- [Vorliegender Text]:
◇ ◇ ◇ ◇ ◇ ◇ ◇


    z.b. wird die frau manchmal im Heimatland angekommen aus dem Auto geworfen und die kinder bleiben drin und zack die kinder sind für immer weg, man hat in einigen ländern sogar null rechte sie zu sehen usw.


    und das alles kommt dann von knall auf fall die Frauen sind völlig ahnungslos und wissen nicht was auf einmal los ist.


    eine Affäre damit zu vergleichen ist wirklich Verharmlosung pur. :-/


    zumindest ist dies meine Meinung

    bei einer Affäre macht man sich Hoffnungen die im laufe der zeit nicht erfüllt werden usw.


    und mit der zeit dämmert es wohl fast jede frau, ne der läßt sich nicht scheiden und wächst da wohl so rein und versucht sich mit der zeit mit dem Gedanken anzufreunden daß man wohl langsam den Affärentypen wohl loslassen muß


    bei bezness schwebt man im siebten himmel, denkt man hat da einen tollen mann den man liebt, hat evtl. sogar ein oder mehrere kinder mit ihm und dannn von einem tag auf dem anderen erlebt mann die hölle auf erden, wenn man glück hat ist nur dieser mann einfach weg nach 3 jahren, wenn man Pech hat sind auch die kinder weg.
◇ ◇ ◇ ◇ ◇ ◇ ◇
- [Ausgelesene Einträge]:

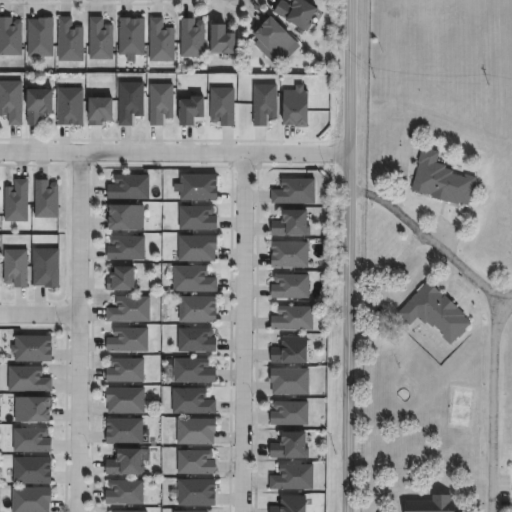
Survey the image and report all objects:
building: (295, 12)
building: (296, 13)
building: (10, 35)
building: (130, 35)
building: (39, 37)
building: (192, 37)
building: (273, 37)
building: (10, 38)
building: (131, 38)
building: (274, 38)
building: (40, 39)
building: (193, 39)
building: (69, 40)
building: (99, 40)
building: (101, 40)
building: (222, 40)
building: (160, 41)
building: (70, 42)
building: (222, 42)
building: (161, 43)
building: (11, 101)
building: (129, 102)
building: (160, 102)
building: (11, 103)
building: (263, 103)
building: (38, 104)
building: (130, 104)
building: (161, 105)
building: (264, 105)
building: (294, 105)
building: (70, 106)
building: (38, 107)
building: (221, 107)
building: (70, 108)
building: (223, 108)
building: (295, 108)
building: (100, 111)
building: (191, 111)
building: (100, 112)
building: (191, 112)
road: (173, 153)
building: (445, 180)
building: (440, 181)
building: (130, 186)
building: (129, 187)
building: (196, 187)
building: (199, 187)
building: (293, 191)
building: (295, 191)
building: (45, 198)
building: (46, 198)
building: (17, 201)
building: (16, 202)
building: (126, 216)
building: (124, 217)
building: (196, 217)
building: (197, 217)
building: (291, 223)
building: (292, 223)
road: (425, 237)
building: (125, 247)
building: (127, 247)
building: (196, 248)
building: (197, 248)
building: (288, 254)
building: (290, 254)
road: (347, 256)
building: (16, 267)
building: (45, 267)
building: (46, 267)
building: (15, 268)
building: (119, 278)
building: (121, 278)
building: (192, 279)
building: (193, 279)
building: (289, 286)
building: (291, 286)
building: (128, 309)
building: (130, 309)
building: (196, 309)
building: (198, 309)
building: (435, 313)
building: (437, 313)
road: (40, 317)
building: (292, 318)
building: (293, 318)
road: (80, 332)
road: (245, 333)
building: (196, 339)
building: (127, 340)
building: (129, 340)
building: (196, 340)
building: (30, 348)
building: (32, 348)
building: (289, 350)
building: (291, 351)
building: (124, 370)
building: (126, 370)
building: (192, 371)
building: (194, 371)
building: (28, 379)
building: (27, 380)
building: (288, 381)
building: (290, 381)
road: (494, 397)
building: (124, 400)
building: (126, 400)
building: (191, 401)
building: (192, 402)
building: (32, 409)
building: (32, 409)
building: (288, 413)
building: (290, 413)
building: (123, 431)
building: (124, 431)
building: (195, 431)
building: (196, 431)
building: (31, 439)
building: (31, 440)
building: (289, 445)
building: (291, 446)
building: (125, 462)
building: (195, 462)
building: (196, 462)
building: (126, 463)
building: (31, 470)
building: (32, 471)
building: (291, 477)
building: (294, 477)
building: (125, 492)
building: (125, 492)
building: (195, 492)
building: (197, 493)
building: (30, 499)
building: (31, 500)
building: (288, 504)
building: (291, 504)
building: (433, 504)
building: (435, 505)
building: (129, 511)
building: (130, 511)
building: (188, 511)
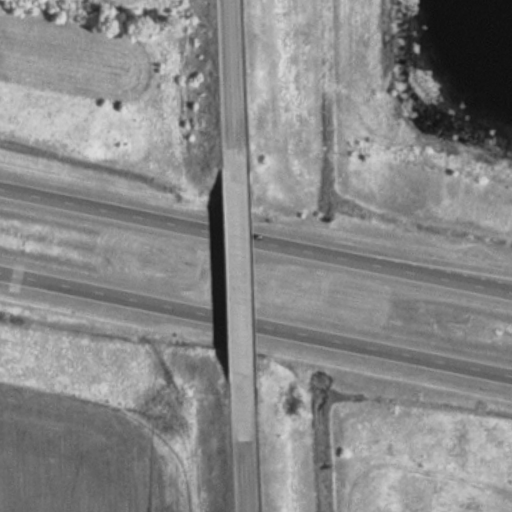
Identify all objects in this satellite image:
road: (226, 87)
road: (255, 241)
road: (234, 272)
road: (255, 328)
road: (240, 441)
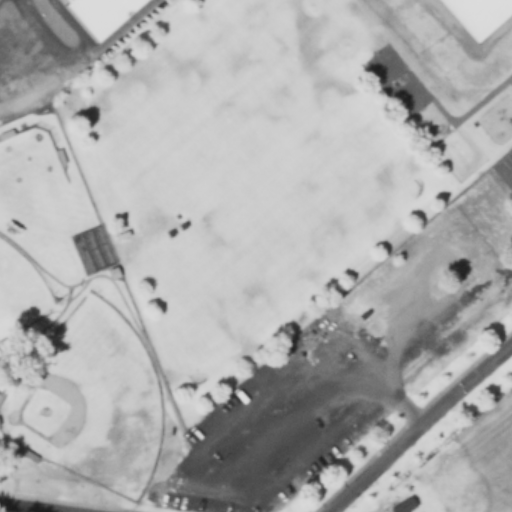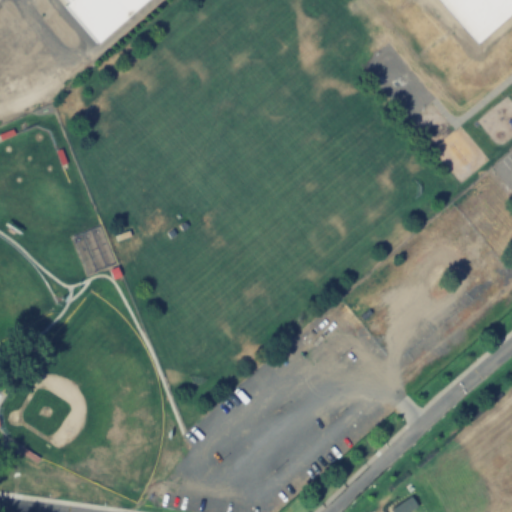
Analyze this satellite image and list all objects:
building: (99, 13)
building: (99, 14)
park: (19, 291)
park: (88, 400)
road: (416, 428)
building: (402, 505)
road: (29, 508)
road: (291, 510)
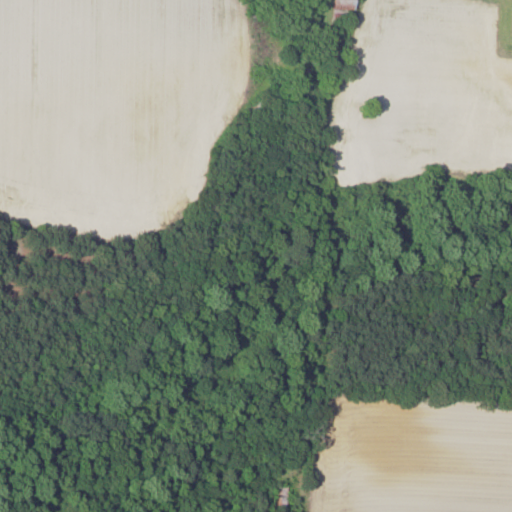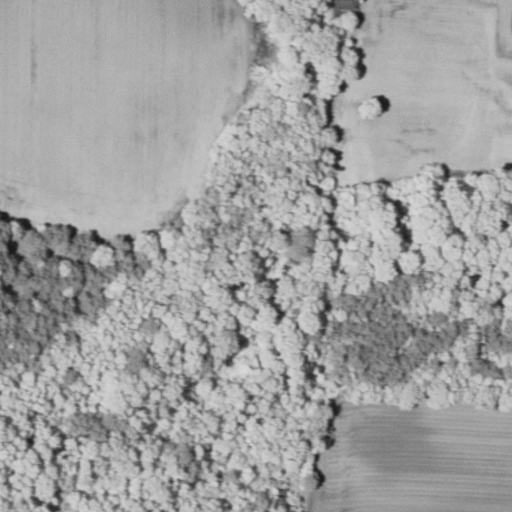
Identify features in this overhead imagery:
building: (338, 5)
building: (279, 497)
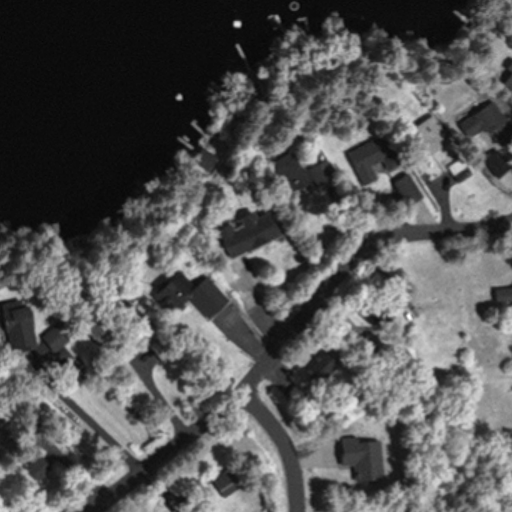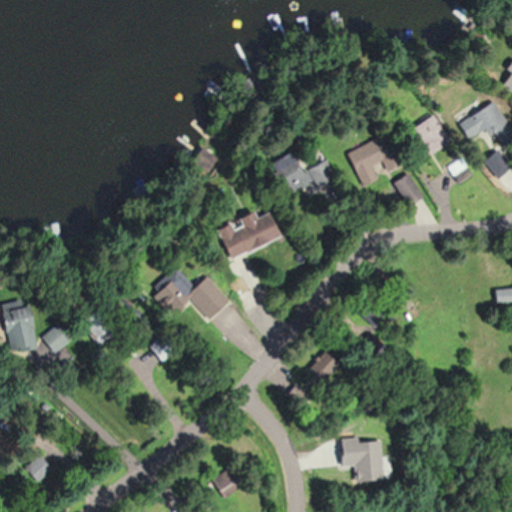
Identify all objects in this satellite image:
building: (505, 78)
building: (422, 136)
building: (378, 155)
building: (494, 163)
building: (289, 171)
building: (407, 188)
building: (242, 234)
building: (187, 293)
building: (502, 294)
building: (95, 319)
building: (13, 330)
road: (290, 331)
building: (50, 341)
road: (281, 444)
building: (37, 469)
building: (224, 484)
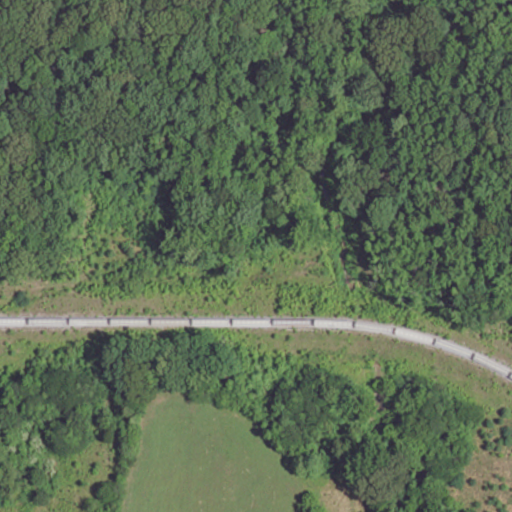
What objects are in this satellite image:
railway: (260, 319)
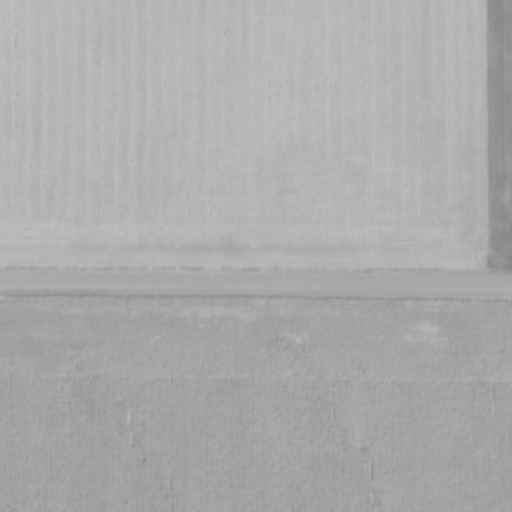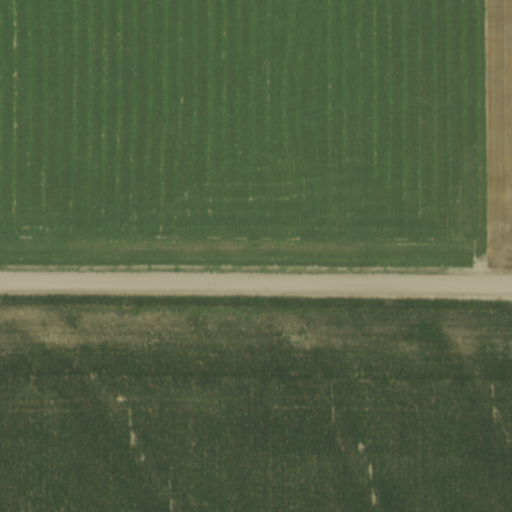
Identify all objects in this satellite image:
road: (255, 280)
◇ ◇ ◇ ◇ ◇ ◇ ◇
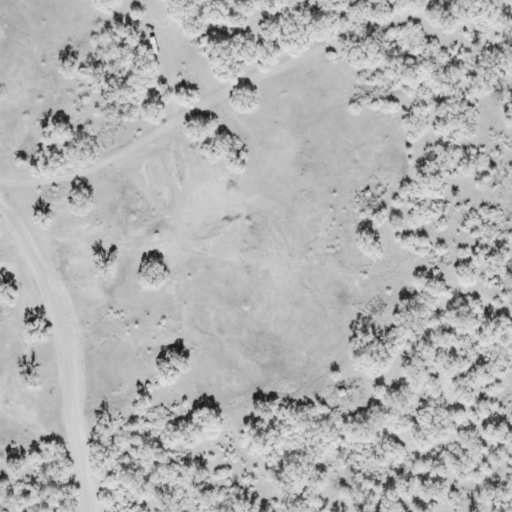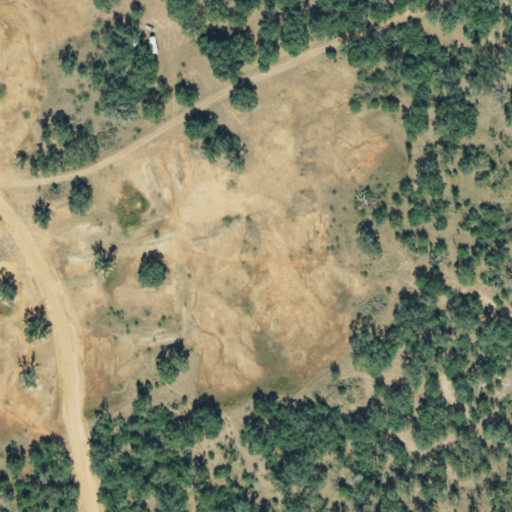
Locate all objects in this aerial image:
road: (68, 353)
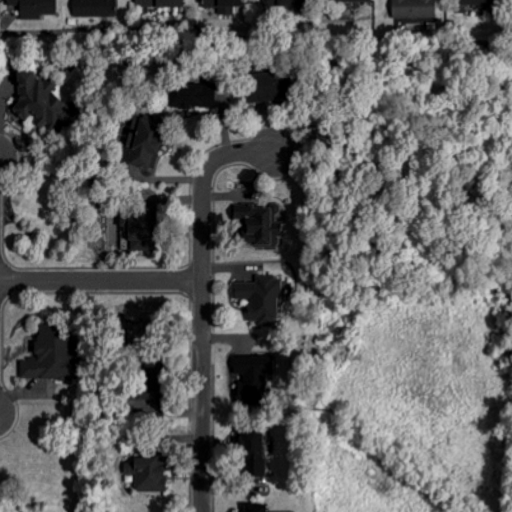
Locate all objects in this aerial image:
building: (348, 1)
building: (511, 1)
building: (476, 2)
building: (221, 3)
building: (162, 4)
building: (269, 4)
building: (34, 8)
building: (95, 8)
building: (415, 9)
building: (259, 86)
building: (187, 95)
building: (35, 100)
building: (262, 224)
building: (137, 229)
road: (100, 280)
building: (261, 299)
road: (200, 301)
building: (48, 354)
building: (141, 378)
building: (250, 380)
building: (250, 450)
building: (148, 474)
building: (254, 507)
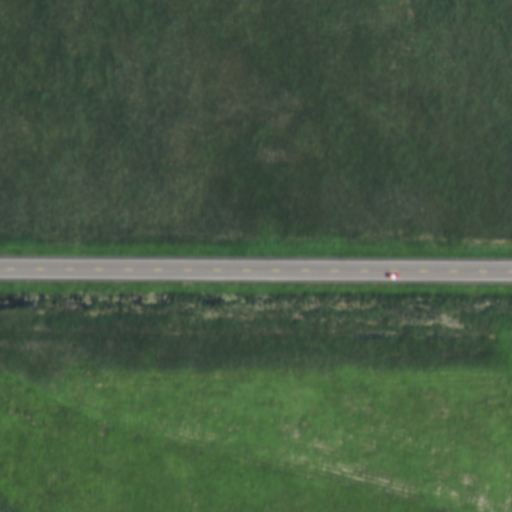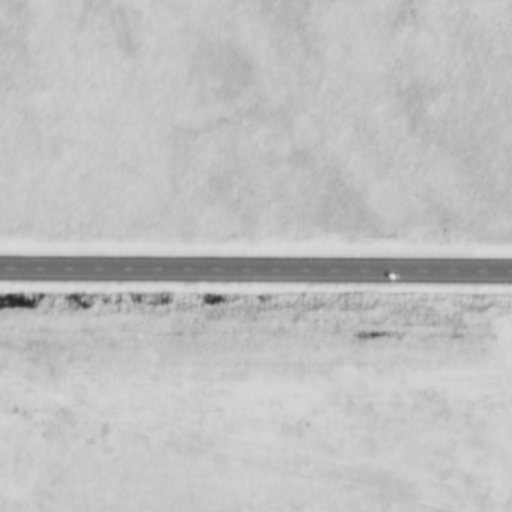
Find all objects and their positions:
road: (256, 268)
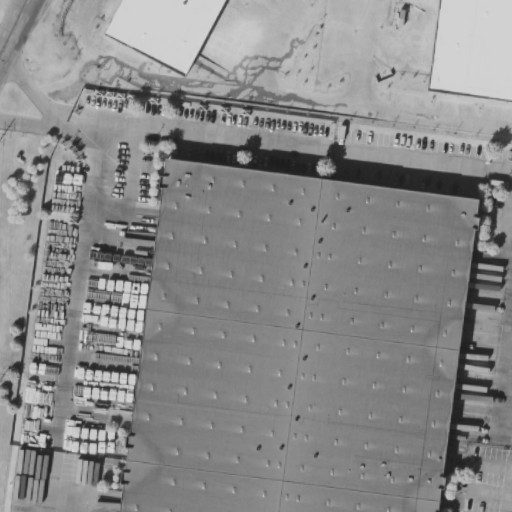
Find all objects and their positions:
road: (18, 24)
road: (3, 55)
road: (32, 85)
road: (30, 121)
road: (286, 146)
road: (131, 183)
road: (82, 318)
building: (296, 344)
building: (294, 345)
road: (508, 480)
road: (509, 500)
◇ ◇ ◇ ◇ ◇ ◇ ◇
- [Die Aufgabe]:
Beantworte diese Fragen zum vorliegenden Text und nummeriere die Antworten genauso:
1. Was passiert laut Text manchmal mit der Frau, wenn sie im Heimatland angekommen ist?
2. Was wäre laut Text „Verharmlosung pur“?
3. Nach wie vielen Jahren ist der Mann im letzten Absatz einfach weg?

- [Ergebnis]:
1. Sie wird aus dem Auto geworfen, und die Kinder bleiben drin.
2. Eine Affäre damit zu vergleichen.
3. Nach 3 Jahren.